An uneducated Italian man tries to find new landscapes of hopes and illusions seeking work in Switzerland,. But sometimes what you seek and what you find don't coincide.
A cult movie in many art houses around the world and certainly one of the amusing but devastating films around this delicate and terrible drama about the inner immigrants.
Rating: - Searching for self
The humour and lonliness of the mid life journey is so wonderfully portrayed here. "At least when you lose, you get to have a rest."
An unexpected surprise to find this one. Don't worry about about missing a few of the subtitles, this movie is too good to miss.
Rating: - Bread and Chocolate
This is a great movie, about Italian immigrants in Switzerland. Any one who bought this DVD edition could tel me if it is in original language (Italian)? And which are the subtitles avaliable? Thanks.
Rating: - Lousy Copy
While the movie is delightful, this DVD should have been condemned. The titles are unreadable 30 to 40% of the time. What slappdash work on a good movie.

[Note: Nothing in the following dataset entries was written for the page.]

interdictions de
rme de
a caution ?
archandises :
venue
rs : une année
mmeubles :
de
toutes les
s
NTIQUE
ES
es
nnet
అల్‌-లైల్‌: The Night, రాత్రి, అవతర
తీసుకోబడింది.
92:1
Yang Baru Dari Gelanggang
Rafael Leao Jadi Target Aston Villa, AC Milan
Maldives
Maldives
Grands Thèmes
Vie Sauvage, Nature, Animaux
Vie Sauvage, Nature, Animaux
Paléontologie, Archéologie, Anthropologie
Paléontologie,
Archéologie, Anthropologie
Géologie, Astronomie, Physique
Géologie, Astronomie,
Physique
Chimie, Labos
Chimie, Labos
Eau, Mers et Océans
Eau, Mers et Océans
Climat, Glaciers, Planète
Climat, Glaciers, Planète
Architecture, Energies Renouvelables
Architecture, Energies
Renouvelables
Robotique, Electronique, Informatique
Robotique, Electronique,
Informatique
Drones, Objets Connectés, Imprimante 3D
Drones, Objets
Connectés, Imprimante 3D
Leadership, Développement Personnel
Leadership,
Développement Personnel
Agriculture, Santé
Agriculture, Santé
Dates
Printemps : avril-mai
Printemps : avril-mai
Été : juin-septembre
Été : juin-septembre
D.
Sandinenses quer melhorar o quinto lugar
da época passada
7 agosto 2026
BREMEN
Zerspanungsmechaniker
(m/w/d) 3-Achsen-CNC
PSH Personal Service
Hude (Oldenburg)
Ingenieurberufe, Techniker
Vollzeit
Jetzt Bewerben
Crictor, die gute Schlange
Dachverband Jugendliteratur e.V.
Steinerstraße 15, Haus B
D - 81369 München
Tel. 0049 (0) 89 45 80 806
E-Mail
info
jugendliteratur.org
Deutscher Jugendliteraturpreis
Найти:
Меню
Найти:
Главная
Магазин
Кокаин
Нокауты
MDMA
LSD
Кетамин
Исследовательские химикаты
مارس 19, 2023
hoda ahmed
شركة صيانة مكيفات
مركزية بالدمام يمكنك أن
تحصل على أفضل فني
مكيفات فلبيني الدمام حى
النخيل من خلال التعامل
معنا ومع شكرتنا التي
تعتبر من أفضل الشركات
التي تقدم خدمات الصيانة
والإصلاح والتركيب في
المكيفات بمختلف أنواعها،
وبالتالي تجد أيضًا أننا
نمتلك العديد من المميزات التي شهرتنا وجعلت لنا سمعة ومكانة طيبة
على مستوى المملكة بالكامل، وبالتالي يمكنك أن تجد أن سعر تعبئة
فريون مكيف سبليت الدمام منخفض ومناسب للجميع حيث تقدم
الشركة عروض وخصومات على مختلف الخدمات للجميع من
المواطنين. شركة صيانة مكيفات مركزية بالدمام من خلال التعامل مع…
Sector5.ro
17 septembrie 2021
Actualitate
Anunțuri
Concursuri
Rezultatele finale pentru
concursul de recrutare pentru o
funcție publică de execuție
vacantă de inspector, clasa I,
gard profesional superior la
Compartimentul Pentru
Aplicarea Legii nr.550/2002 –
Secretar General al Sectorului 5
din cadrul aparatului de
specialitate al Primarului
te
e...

The producers should be ashamed.
Rating: - Great movie - AWFUL DVD!
This film is as significant as it is delightful because it is even more relevant today than in the 1970s. Today, most of Europe is populated by immigrant workers from all parts of the continent and Africa. And there is still the same kind of pecking order (those of you who've seen the film forgive that pun!): The Swiss look down on Italians, North Italians look down on Southern Italians, they in turn look down on Turks etc. The film bravely laughs at all our cultural flaws and salutes them.
And Nino Manfredi... what a gem! Part Charlie Chaplin and part Marcello Mastroianni, he's a wonderful blend of pathos and sweetness with just the right drop of vulgarity. BUT...! Be forewarned, the DVD is the worst I've ever seen! The print they transferred is FULL of scratches, pops, and splices that chop off whole sentences. The light scenes are often washed out and the dark scenes are far too dark. And there are a number of occasions where the subtitles were lost in the white background. I can't imagine that they couldn't find a decent print of this film anywhere. Still, if you can't find a rental copy anywhere, it's still better to have even this awful version than no version at all.